Reflecting on the construction of Fund IX, a few axioms of early stage venture investing are worth remembering.

Don’t power up the story until the early biologic risk is wrung out. The inability to replicate, extend, and generalize the underlying biological observations of academic findings continues to be one of the major reasons for early biotech failures. Pouring lots of capital in early can be a mistake in many cases. Even if you envision a broad platform company, reproducing the “exemplary case” for the platform – that foundational premise – is often well worth the time and energy spent in the seed phase. Since early stage biotech is almost always a bet on biology, derisking some of the biological risk early is of high value.

Truth-seeking behaviors are a blessing for quick, capital efficient kills in a portfolio. Although painful, the fail-fast/fail-early mantra is incredibly important, and surrounding startups with truth-seeking R&D veterans is helpful in driving it. The recent eulogy of Quartet Medicine, a failed investment, was a great example of this concept. The discipline of walking from investments that trend negative is key to the success of a seed-led investing model. A big part of this concept is creating the right entrepreneurial culture – which involves “recycling” talent into new opportunities. Of the six investments above that were shutdown, nearly every entrepreneur moved into another Atlas startup (e.g., Ascelegen’s EIRs helped start Intellia; Lucena’s CSO went into IFM; Raze’s head of biology helped found Obsidian and its head of chemistry co-founded Kymera, etc…).

Ownership only goes down over time with dilutive syndication. At the venture portfolio level, average ownership at exit is a major driver of fund returns (as described here in the Venture Math Problem).  So if you over-syndicate your seed investments, you can’t recover the lost “ownership” in later rounds. We made that “mistake” in a number of our Fund IX deals (3- or 4-handed seed rounds), preventing us from owning a more significant portion of deals – especially frustrating for deals we co-founded and/or incubated in our offices.

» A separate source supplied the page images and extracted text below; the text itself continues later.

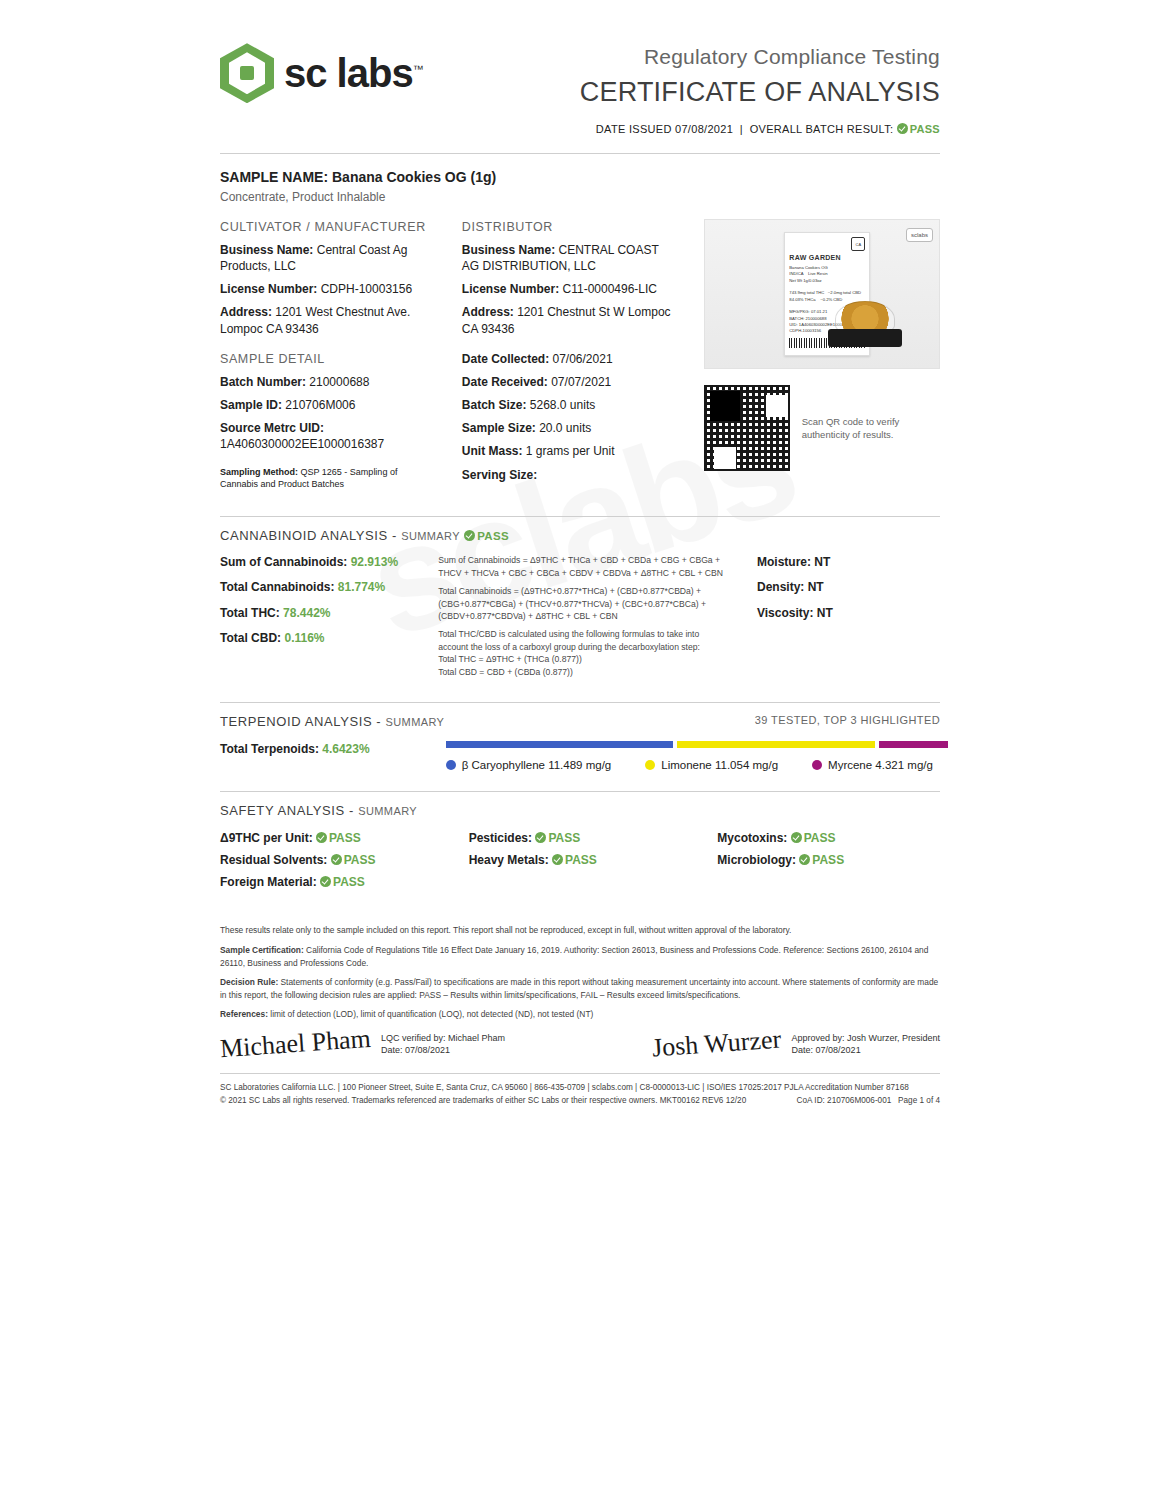sclabs
sc labs™
Regulatory Compliance Testing
CERTIFICATE OF ANALYSIS
DATE ISSUED 07/08/2021 | OVERALL BATCH RESULT: PASS
SAMPLE NAME: Banana Cookies OG (1g)
Concentrate, Product Inhalable
Cultivator / Manufacturer
Business Name: Central Coast Ag Products, LLC
License Number: CDPH-10003156
Address: 1201 West Chestnut Ave. Lompoc CA 93436
Sample Detail
Batch Number: 210000688
Sample ID: 210706M006
Source Metrc UID:
1A4060300002EE1000016387
Sampling Method: QSP 1265 - Sampling of Cannabis and Product Batches
Distributor
Business Name: CENTRAL COAST AG DISTRIBUTION, LLC
License Number: C11-0000496-LIC
Address: 1201 Chestnut St W Lompoc CA 93436
Date Collected: 07/06/2021
Date Received: 07/07/2021
Batch Size: 5268.0 units
Sample Size: 20.0 units
Unit Mass: 1 grams per Unit
Serving Size:
sclabs
CA
RAW GARDEN
Banana Cookies OG
INDICA Live Resin
Net Wt 1g/0.03oz
743.9mg total THC ~2.0mg total CBD
84.03% THCa ~0.2% CBD
MFG/PKG: 07.01.21
BATCH: 210000688
UID: 1A4060300002EE1000016387
CDPH-10003156
Scan QR code to verify
authenticity of results.
Cannabinoid Analysis - Summary PASS
Sum of Cannabinoids: 92.913%
Total Cannabinoids: 81.774%
Total THC: 78.442%
Total CBD: 0.116%
Sum of Cannabinoids = Δ9THC + THCa + CBD + CBDa + CBG + CBGa + THCV + THCVa + CBC + CBCa + CBDV + CBDVa + Δ8THC + CBL + CBN
Total Cannabinoids = (Δ9THC+0.877*THCa) + (CBD+0.877*CBDa) + (CBG+0.877*CBGa) + (THCV+0.877*THCVa) + (CBC+0.877*CBCa) + (CBDV+0.877*CBDVa) + Δ8THC + CBL + CBN
Total THC/CBD is calculated using the following formulas to take into account the loss of a carboxyl group during the decarboxylation step:
Total THC = Δ9THC + (THCa (0.877))
Total CBD = CBD + (CBDa (0.877))
Moisture: NT
Density: NT
Viscosity: NT
Terpenoid Analysis - Summary 39 TESTED, TOP 3 HIGHLIGHTED
Total Terpenoids: 4.6423%
β Caryophyllene 11.489 mg/g
Limonene 11.054 mg/g
Myrcene 4.321 mg/g
Safety Analysis - Summary
Δ9THC per Unit: PASS
Pesticides: PASS
Mycotoxins: PASS
Residual Solvents: PASS
Heavy Metals: PASS
Microbiology: PASS
Foreign Material: PASS
These results relate only to the sample included on this report. This report shall not be reproduced, except in full, without written approval of the laboratory.
Sample Certification: California Code of Regulations Title 16 Effect Date January 16, 2019. Authority: Section 26013, Business and Professions Code. Reference: Sections 26100, 26104 and 26110, Business and Professions Code.
Decision Rule: Statements of conformity (e.g. Pass/Fail) to specifications are made in this report without taking measurement uncertainty into account. Where statements of conformity are made in this report, the following decision rules are applied: PASS – Results within limits/specifications, FAIL – Results exceed limits/specifications.
References: limit of detection (LOD), limit of quantification (LOQ), not detected (ND), not tested (NT)
Michael Pham
LQC verified by: Michael Pham
Date: 07/08/2021
Josh Wurzer
Approved by: Josh Wurzer, President
Date: 07/08/2021
SC Laboratories California LLC. | 100 Pioneer Street, Suite E, Santa Cruz, CA 95060 | 866-435-0709 | sclabs.com | C8-0000013-LIC | ISO/IES 17025:2017 PJLA Accreditation Number 87168
© 2021 SC Labs all rights reserved. Trademarks referenced are trademarks of either SC Labs or their respective owners. MKT00162 REV6 12/20
CoA ID: 210706M006-001 Page 1 of 4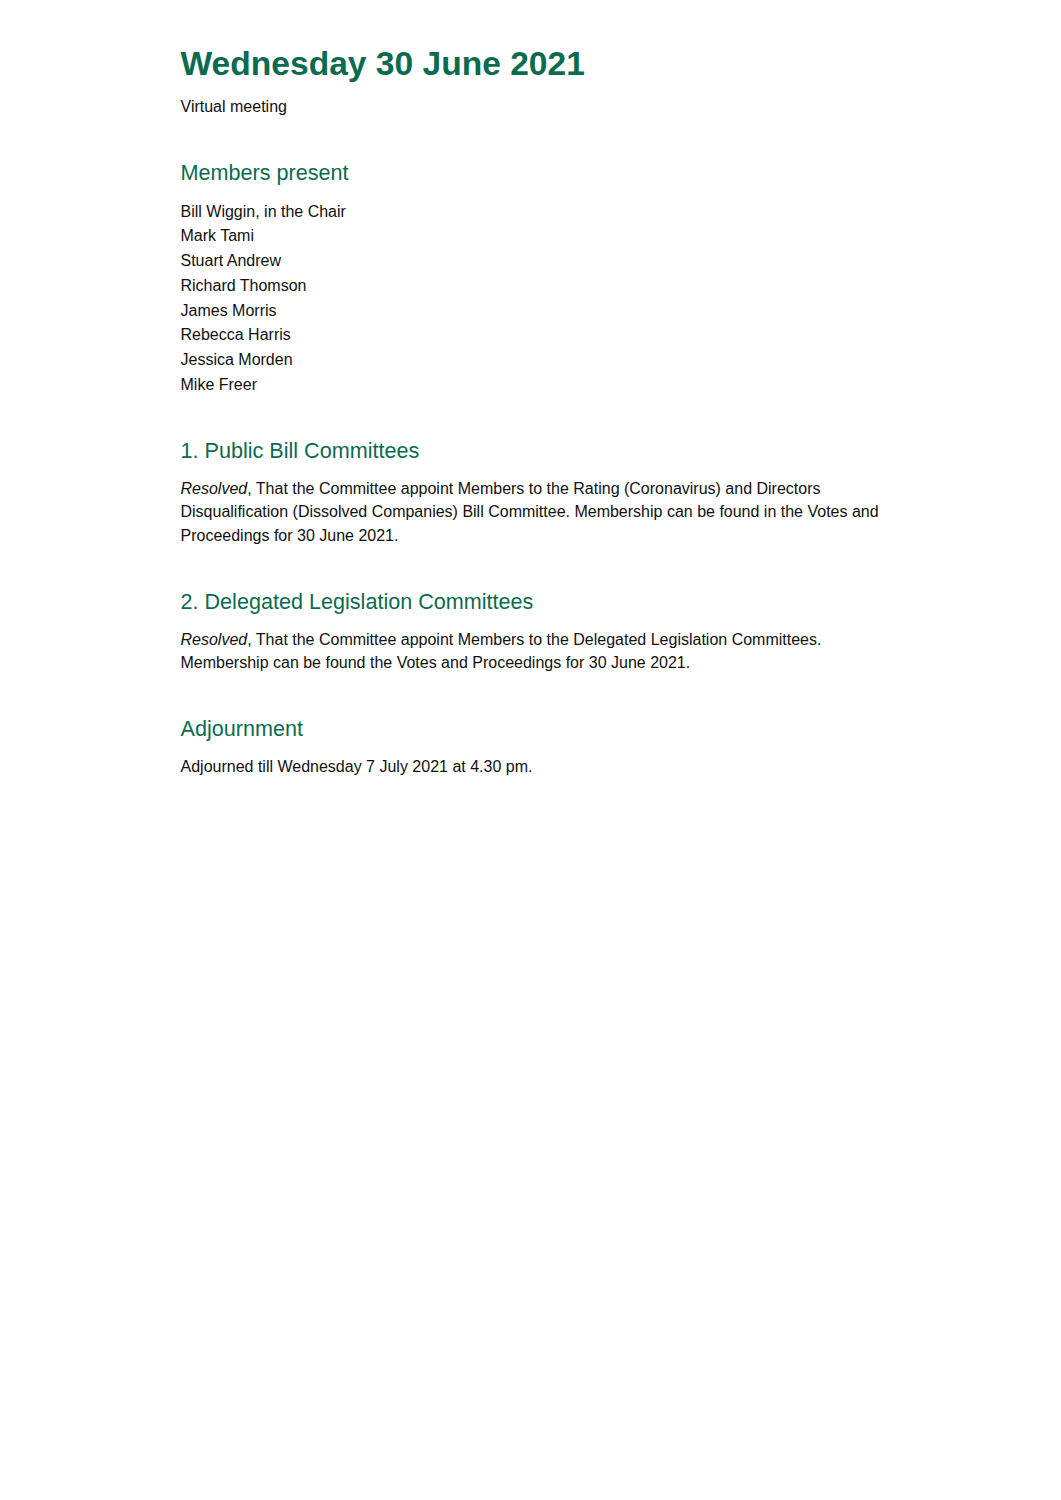Wednesday 30 June 2021
Virtual meeting
Members present
Bill Wiggin, in the Chair
Mark Tami
Stuart Andrew
Richard Thomson
James Morris
Rebecca Harris
Jessica Morden
Mike Freer
1. Public Bill Committees
Resolved, That the Committee appoint Members to the Rating (Coronavirus) and Directors Disqualification (Dissolved Companies) Bill Committee. Membership can be found in the Votes and Proceedings for 30 June 2021.
2. Delegated Legislation Committees
Resolved, That the Committee appoint Members to the Delegated Legislation Committees. Membership can be found the Votes and Proceedings for 30 June 2021.
Adjournment
Adjourned till Wednesday 7 July 2021 at 4.30 pm.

Giving away large pieces of the cap table early is as painful for seed-stage investors like Atlas as it is for founding entrepreneurs.

Our 2015 vehicle, Fund X, has been deployed with largely the same seed-led strategy and the early signals are incredibly positive. While we remain believers in syndication in Series A’s and beyond, we’ve addressed the early over-syndication issue, where most of our Fund X seed-stage investments have been principally only Atlas. We’ve already killed two seeds, and had two early fund-returning wins (Delinia and IFM).  We’ve got a significant number of future value drivers, including AvroBio, Disarm, Kymera, Gemini, Magenta, Replimune, and many others – including a number of pre-launch stealth-stage startups that will be unveiled soon. Will be interesting to see where that fund goes in another 1400 days.